Let's say I have a structure like this:
<folder name="folder1">
<folder name="folder2">
<bookmark href="link.html">
</folder>
</folder>
If I point to bookmark, what would be the command to just extract all of the folder lines? For example,
bookmarks = soup.findAll('bookmark')
then beautifulsoupcommand(bookmarks[0]) would return:
[<folder name="folder1">,<folder name="folder2">]

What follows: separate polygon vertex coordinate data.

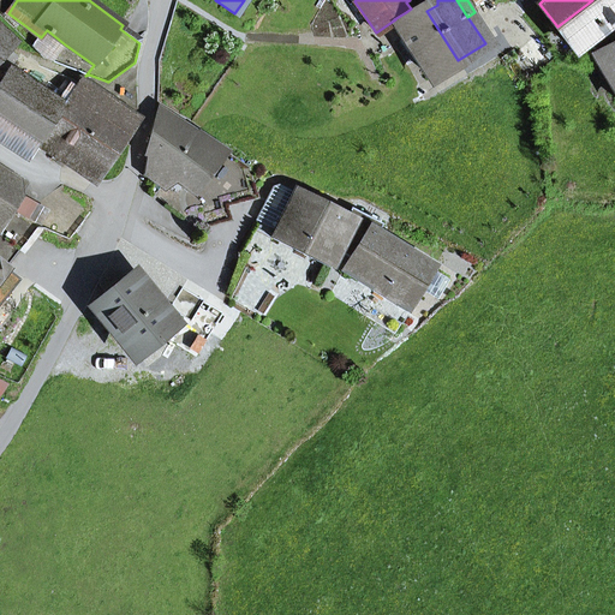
[(575,51),(614,19),(614,0),(592,0),(557,27),(575,51)]
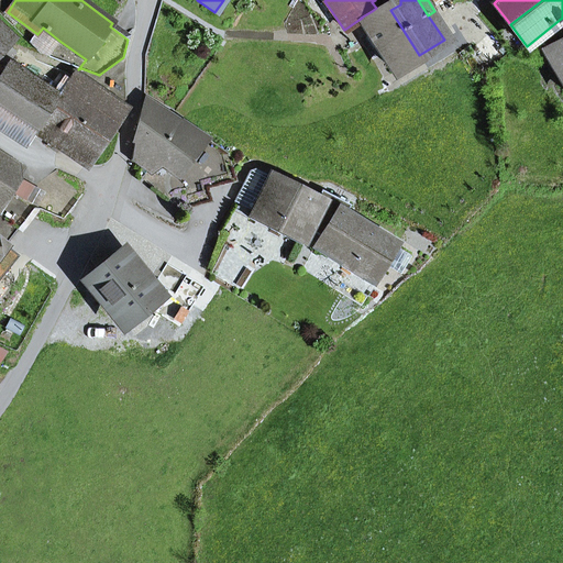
[(362,18),(394,70),(419,55),(390,10),(376,19),(372,11),(361,18),(362,18)]
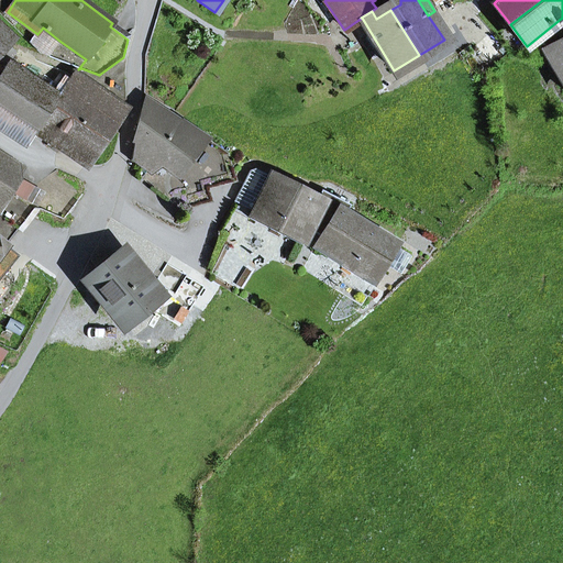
[(0,51),(12,39),(0,26),(0,51)]
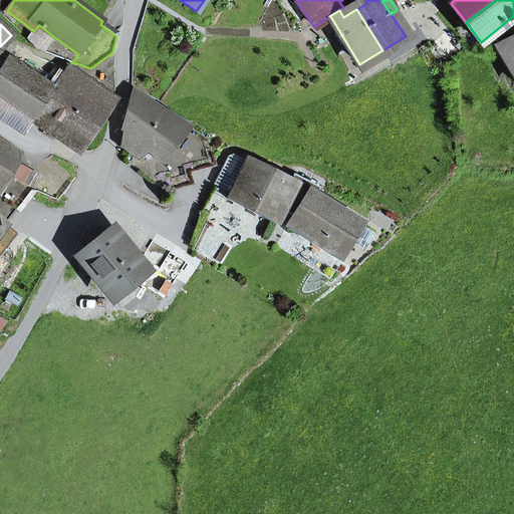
[(38,49),(44,51),(54,37),(39,25),(34,31),(27,39),(38,49)]
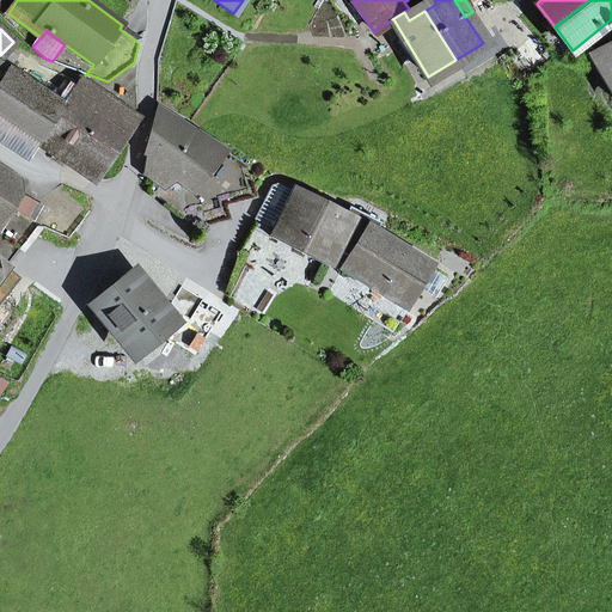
[(591,54),(611,92),(611,41),(604,47),(600,38),(589,44),(594,53),(591,54)]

I'd also want to know when the ending tags hit too. Any ideas?
Thanks in advance!
bookmarks[0].findParents('folder') will return you a list of all parent nodes. You can then iterate over them and use their name attribute.
Here is my stab at it:
>>> from BeautifulSoup import BeautifulSoup
>>> html = """<folder name="folder1">
<folder name="folder2">
<bookmark href="link.html">
</folder>
</folder>
"""
>>> bookmarks = soup.findAll('bookmark')
>>> [p.get('name') for p in bookmarks[0].findAllPrevious(name = 'folder')]
[u'folder2', u'folder1']
The key difference from @eumiro's answer is that I am using findAllPrevious instead of findParents. When I tested @eumiro's solution I found that findParents only returns the first (immediate) parent as the name of the parent and grandparent are the same.
>>> [p.get('name') for p in bookmarks[0].findParents('folder')]
[u'folder2']
>>> [p.get('name') for p in bookmarks[0].findParents()]
[u'folder2', None]
It does return two generations of parents if the parent and grandparent are differently named.
>>> html = """<folder name="folder1">
<folder_parent name="folder2">
<bookmark href="link.html">
</folder_parent>
</folder>
"""
>>> soup = BeautifulSoup(html)
>>> bookmarks = soup.findAll('bookmark')
>>> [p.get('name') for p in bookmarks[0].findParents()]
[u'folder2', u'folder1', None]